TASK ITEM
The material below includes pictures; leave them out and return only the lines between the line containing "Жиры, Рис припущенный: 3 -> 4" and the line containing "VALOR FACTURA, CAL2: 5390000 -> 4700000", inclusive, word for word.

MATERIAL SUPPLIED
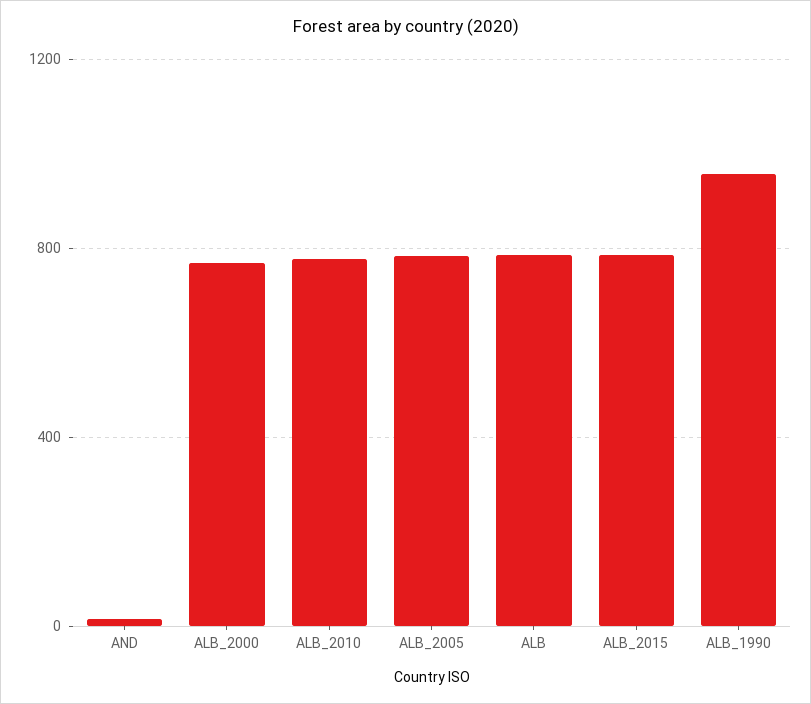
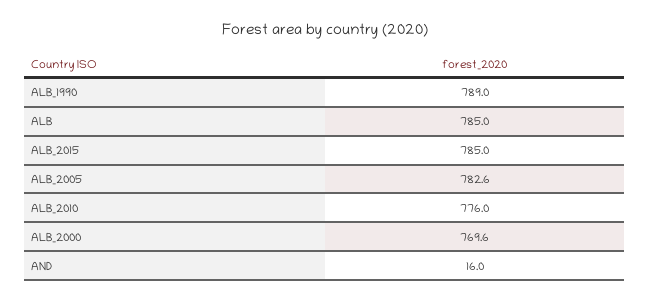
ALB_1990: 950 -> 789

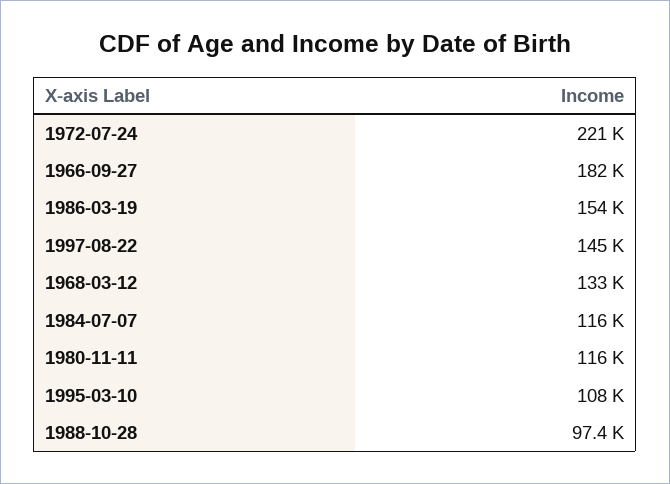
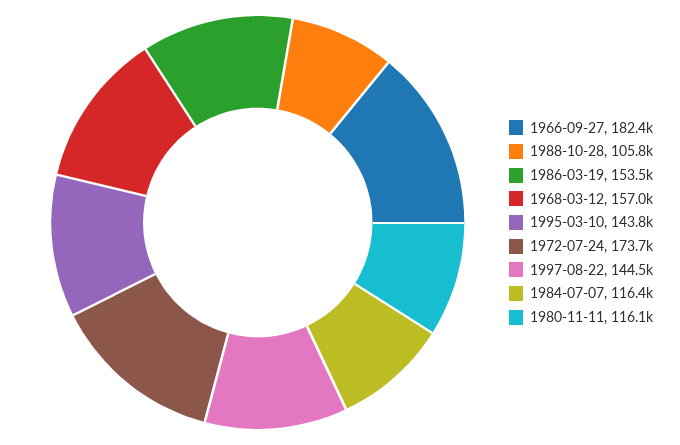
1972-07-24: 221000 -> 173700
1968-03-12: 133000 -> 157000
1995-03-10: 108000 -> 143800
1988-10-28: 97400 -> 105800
--
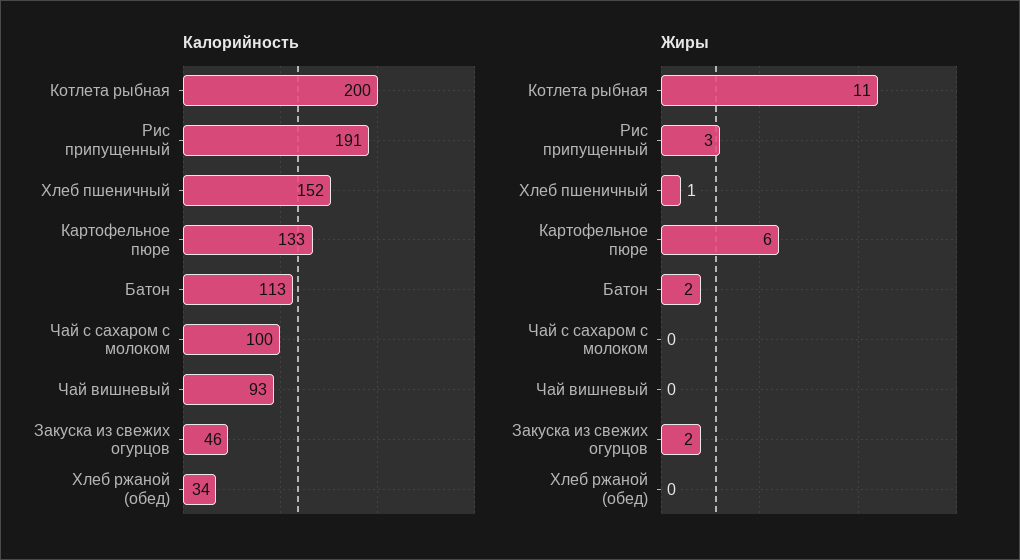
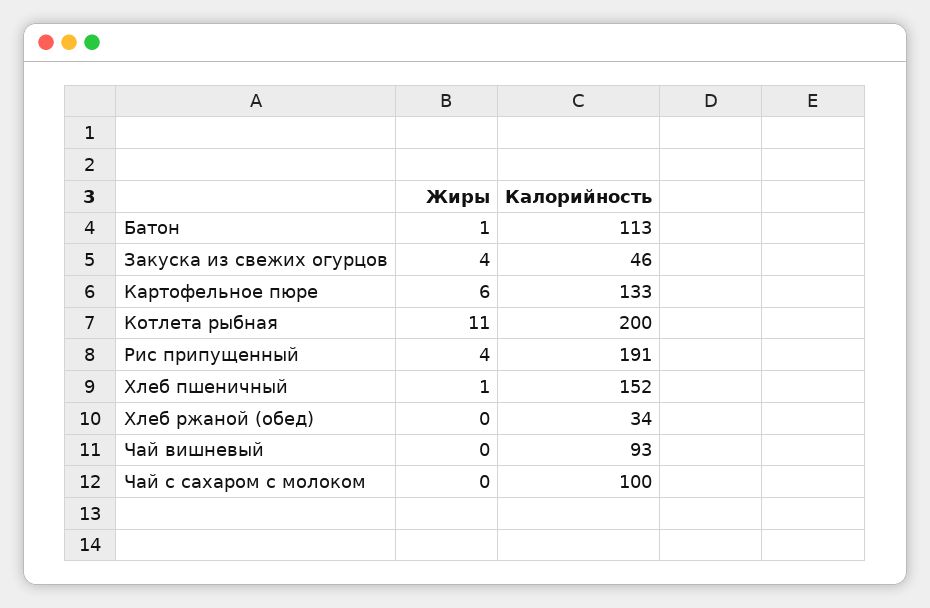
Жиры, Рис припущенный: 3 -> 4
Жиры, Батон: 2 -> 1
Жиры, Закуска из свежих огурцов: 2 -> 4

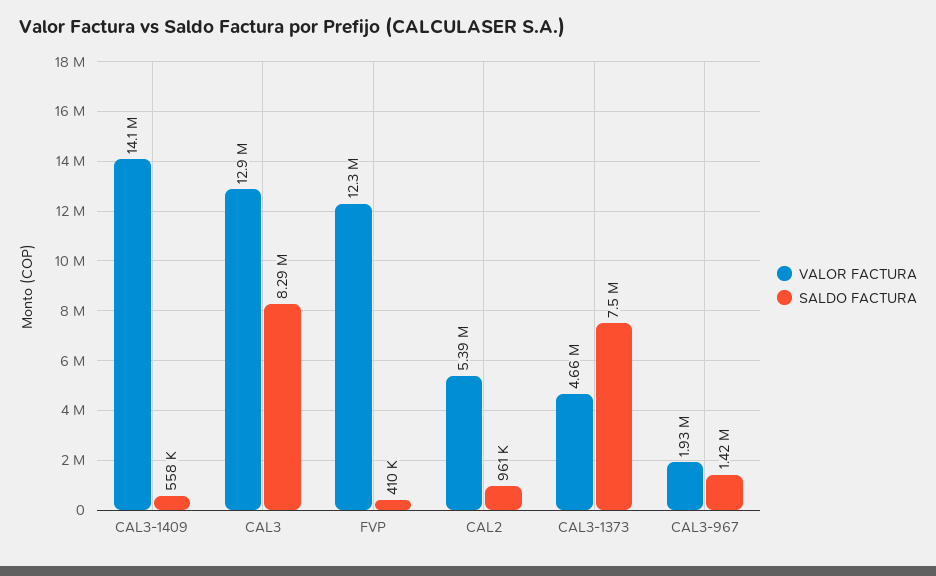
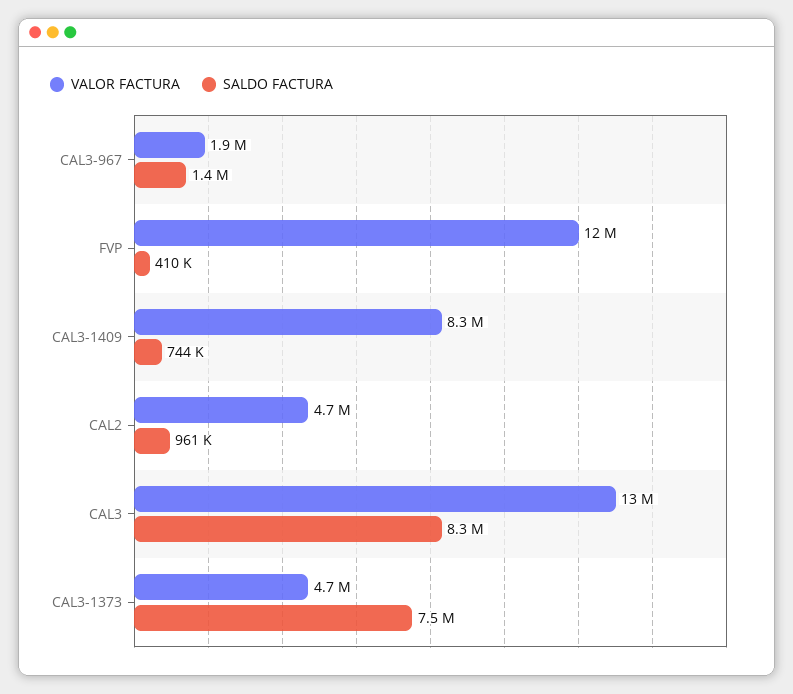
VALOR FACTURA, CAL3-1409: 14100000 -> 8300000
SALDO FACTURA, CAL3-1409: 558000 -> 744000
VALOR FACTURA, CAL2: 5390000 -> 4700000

ANSWER FOR THIS EXERCISE
Жиры, Рис припущенный: 3 -> 4
Жиры, Батон: 2 -> 1
Жиры, Закуска из свежих огурцов: 2 -> 4

VALOR FACTURA, CAL3-1409: 14100000 -> 8300000
SALDO FACTURA, CAL3-1409: 558000 -> 744000
VALOR FACTURA, CAL2: 5390000 -> 4700000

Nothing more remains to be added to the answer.